Christina Koch came back from the Moon with something she didn’t take with her: a new understanding of what it means to belong to something bigger than yourself.
Speaking after the Artemis II crew’s successful splashdown Friday night in the Pacific Ocean off the coast of San Diego, the NASA mission specialist shared a reflection that began with a hug and ended with a message for the entire planet.
Koch recounted that her nurse aboard the Navy recovery ship asked her for a hug the night of splashdown — one of many what she called “human moments” that bookended the mission from beginning to end. It was those moments, she said, that gave the journey its deepest meaning.
What Did Christina Koch Say After Returning from the Artemis II Mission?
“A crew is a group that is in it all the time, no matter what, that is stroking together every minute with the same purpose, that is willing to sacrifice silently for each other, that gives grace, that holds accountable,” Koch said. “A crew has the same cares and the same needs, and a crew is inescapably, beautifully, dutifully linked.”
Artemis II, she said, taught her what that word — crew — truly means.

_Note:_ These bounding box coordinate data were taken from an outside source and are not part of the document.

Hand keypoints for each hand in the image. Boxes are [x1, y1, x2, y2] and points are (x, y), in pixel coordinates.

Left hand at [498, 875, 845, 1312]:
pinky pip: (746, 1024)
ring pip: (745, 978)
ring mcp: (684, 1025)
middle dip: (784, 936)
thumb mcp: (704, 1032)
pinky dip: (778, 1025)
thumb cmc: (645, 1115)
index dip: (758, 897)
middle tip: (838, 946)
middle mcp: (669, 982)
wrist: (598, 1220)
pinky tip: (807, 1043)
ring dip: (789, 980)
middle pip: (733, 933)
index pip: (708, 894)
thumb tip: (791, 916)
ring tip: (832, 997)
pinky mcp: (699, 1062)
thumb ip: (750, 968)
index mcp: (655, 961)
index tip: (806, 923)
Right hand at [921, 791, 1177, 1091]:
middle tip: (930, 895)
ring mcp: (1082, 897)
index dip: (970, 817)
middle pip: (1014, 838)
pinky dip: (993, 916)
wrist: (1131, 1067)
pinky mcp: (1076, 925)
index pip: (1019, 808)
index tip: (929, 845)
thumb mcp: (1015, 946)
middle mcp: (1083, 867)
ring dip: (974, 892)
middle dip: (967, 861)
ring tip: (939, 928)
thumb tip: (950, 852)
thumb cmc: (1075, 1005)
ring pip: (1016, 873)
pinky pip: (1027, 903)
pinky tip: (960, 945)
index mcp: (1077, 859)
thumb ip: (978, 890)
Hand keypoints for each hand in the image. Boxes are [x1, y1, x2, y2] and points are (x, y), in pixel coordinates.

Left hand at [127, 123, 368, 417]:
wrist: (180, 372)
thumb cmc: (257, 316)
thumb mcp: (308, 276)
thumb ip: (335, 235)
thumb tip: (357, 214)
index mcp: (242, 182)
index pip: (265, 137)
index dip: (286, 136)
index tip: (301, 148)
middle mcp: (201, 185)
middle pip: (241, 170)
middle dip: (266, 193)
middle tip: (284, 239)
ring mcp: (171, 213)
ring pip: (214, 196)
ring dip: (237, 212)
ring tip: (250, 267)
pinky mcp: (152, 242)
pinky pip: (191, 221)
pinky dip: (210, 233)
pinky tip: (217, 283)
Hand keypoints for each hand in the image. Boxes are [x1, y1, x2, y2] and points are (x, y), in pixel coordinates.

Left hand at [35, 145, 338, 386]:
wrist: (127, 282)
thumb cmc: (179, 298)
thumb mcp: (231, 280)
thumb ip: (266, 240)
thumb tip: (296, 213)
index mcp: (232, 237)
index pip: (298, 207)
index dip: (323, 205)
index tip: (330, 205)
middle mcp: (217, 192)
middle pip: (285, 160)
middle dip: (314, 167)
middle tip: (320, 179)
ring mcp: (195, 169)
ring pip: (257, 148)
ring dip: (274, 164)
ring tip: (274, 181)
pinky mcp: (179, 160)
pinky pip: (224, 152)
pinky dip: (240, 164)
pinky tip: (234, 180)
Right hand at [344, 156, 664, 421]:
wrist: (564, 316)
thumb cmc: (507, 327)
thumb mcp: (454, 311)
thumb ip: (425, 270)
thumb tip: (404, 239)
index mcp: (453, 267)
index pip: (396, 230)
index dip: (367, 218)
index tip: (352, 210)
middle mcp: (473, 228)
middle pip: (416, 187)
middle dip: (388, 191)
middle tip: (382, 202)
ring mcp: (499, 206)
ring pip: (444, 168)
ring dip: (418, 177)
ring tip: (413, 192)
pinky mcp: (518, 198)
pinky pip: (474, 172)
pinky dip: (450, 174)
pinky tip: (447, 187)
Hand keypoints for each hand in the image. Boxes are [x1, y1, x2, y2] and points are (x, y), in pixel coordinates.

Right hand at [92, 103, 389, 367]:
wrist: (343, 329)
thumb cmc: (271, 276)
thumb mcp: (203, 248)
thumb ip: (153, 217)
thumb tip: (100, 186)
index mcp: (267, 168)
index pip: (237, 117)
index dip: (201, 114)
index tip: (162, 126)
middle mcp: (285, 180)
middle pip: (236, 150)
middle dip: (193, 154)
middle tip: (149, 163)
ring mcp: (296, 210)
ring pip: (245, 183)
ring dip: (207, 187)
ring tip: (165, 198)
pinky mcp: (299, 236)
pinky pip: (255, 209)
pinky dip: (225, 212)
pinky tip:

The revelation didn’t come during the lunar flyby, or during the moment the crew broke the all-time distance record for human spaceflight. It came quietly, through a window.
(EDITOR’S NOTE: This Handout image was provided by a third-party organization and may not adhere to Getty Images’ editorial policy.) In this handout image provided by NASA, NASA astronaut and Artemis II mission specialist Christina Koch peers out of one of the Orion spacecraft’s main cabin windows, looking back at Earth, as the crew travels towards the Moon. NASA’s Artemis II mission will take Wiseman, Glover, Koch, and Hansen on a 10-day journey around the Moon and back aboard their Orion spacecraft.
(Photo by NASA via Getty Images)
Koch described one of her strongest moments of the mission as watching Earth grow small through the window of the Orion spacecraft — a tiny, fragile sphere surrounded by an expanse of blackness that seemed to go on forever. It is a view that has moved every astronaut who has seen it. For Koch, it carried a specific message.
‘Planet Earth: You Are a Crew’
“I know I haven’t learned everything that this journey has yet to teach me,” she said. “But there’s one new thing I know, and that is planet Earth: You are a crew.”
Koch’s words are perhaps the defining quote of the entire Artemis II mission. The Artemis II crew — commander Reid Wiseman, pilot Victor Glover, Koch and Canadian Space Agency astronaut Jeremy Hansen — splashed down Friday at 8:07 p.m. ET after 10 days in space. All four astronauts walked off the recovery helicopter unassisted and were confirmed in good health. They are now aboard the USS John P. Murtha before returning to shore and traveling to NASA’s Johnson Space Center in Houston.